§ Work instructions:
Arrange every line in the entries below as a Markdown table with two columns, No. and Line. Number the rows and leave out blank lines.

§ Dataset:
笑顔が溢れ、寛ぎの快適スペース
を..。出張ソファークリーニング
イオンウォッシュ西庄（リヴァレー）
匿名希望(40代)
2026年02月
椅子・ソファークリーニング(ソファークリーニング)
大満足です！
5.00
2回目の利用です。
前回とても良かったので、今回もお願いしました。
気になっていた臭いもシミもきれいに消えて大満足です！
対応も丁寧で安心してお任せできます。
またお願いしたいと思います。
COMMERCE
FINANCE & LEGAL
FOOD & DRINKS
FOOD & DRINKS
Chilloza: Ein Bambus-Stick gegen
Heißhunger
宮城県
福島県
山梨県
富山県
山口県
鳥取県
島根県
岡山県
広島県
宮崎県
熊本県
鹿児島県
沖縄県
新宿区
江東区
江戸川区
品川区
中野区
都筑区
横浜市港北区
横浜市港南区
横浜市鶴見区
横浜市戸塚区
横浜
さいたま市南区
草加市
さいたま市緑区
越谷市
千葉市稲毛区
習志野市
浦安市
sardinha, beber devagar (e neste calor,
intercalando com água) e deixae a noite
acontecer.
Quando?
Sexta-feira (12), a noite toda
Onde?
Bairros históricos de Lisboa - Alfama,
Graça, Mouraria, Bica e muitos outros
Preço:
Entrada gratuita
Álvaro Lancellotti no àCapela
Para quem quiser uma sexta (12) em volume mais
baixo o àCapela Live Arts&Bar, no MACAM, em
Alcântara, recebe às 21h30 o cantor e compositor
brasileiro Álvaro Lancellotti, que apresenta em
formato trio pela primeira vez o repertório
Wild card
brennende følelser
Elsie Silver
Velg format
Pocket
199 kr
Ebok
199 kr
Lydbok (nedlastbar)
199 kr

§ Written solution:
| No. | Line |
|---|---|
| 1 | 笑顔が溢れ、寛ぎの快適スペース |
| 2 | を..。出張ソファークリーニング |
| 3 | イオンウォッシュ西庄（リヴァレー） |
| 4 | 匿名希望(40代) |
| 5 | 2026年02月 |
| 6 | 椅子・ソファークリーニング(ソファークリーニング) |
| 7 | 大満足です！ |
| 8 | 5.00 |
| 9 | 2回目の利用です。 |
| 10 | 前回とても良かったので、今回もお願いしました。 |
| 11 | 気になっていた臭いもシミもきれいに消えて大満足です！ |
| 12 | 対応も丁寧で安心してお任せできます。 |
| 13 | またお願いしたいと思います。 |
| 14 | COMMERCE |
| 15 | FINANCE & LEGAL |
| 16 | FOOD & DRINKS |
| 17 | FOOD & DRINKS |
| 18 | Chilloza: Ein Bambus-Stick gegen |
| 19 | Heißhunger |
| 20 | 宮城県 |
| 21 | 福島県 |
| 22 | 山梨県 |
| 23 | 富山県 |
| 24 | 山口県 |
| 25 | 鳥取県 |
| 26 | 島根県 |
| 27 | 岡山県 |
| 28 | 広島県 |
| 29 | 宮崎県 |
| 30 | 熊本県 |
| 31 | 鹿児島県 |
| 32 | 沖縄県 |
| 33 | 新宿区 |
| 34 | 江東区 |
| 35 | 江戸川区 |
| 36 | 品川区 |
| 37 | 中野区 |
| 38 | 都筑区 |
| 39 | 横浜市港北区 |
| 40 | 横浜市港南区 |
| 41 | 横浜市鶴見区 |
| 42 | 横浜市戸塚区 |
| 43 | 横浜 |
| 44 | さいたま市南区 |
| 45 | 草加市 |
| 46 | さいたま市緑区 |
| 47 | 越谷市 |
| 48 | 千葉市稲毛区 |
| 49 | 習志野市 |
| 50 | 浦安市 |
| 51 | sardinha, beber devagar (e neste calor, |
| 52 | intercalando com água) e deixae a noite |
| 53 | acontecer. |
| 54 | Quando? |
| 55 | Sexta-feira (12), a noite toda |
| 56 | Onde? |
| 57 | Bairros históricos de Lisboa - Alfama, |
| 58 | Graça, Mouraria, Bica e muitos outros |
| 59 | Preço: |
| 60 | Entrada gratuita |
| 61 | Álvaro Lancellotti no àCapela |
| 62 | Para quem quiser uma sexta (12) em volume mais |
| 63 | baixo o àCapela Live Arts&Bar, no MACAM, em |
| 64 | Alcântara, recebe às 21h30 o cantor e compositor |
| 65 | brasileiro Álvaro Lancellotti, que apresenta em |
| 66 | formato trio pela primeira vez o repertório |
| 67 | Wild card |
| 68 | brennende følelser |
| 69 | Elsie Silver |
| 70 | Velg format |
| 71 | Pocket |
| 72 | 199 kr |
| 73 | Ebok |
| 74 | 199 kr |
| 75 | Lydbok (nedlastbar) |
| 76 | 199 kr |